REQUIREMENT → Word for word, copy the records and drop the pictures.

EXTRACTED RECORDS →
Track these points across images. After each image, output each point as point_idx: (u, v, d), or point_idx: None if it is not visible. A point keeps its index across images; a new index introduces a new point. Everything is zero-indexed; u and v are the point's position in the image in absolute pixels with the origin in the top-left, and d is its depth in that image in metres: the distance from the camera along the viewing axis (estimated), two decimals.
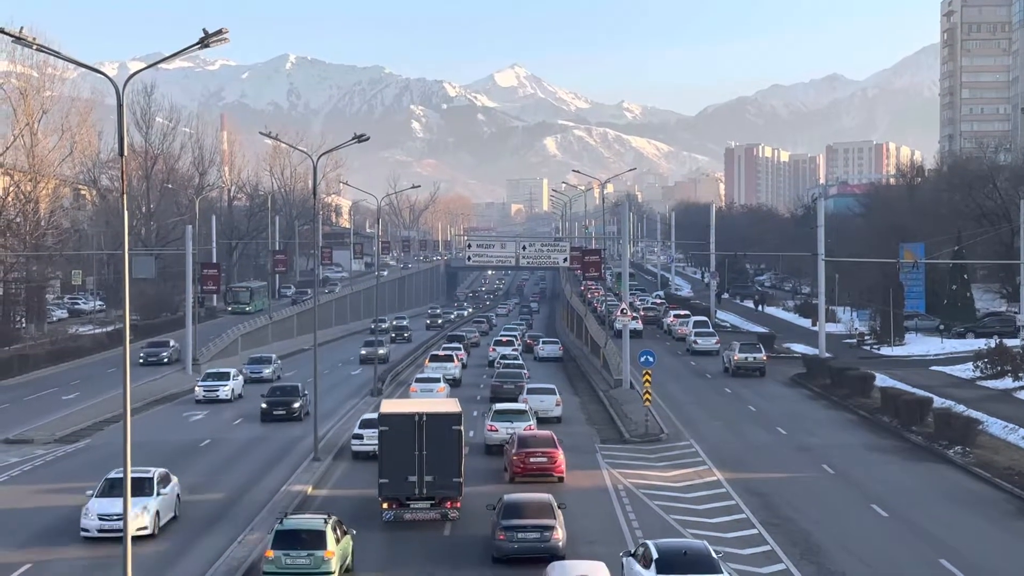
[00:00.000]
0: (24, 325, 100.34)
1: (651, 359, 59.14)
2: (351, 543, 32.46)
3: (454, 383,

TASK SOLUTION →
Track these points across images. After each image, output each point as point_idx: (u, v, d), or point_idx: None if it is not visible. A point keeps its index across images; a new index introduces a new point. Everything is zero-indexed; u and v are the point's position in the image in absolute pixels with the origin in the top-left, and d is its depth in that image in metres: the distance from the camera along the viewing axis (estimated), two decimals.
[00:00.000]
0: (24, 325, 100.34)
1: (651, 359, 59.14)
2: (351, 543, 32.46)
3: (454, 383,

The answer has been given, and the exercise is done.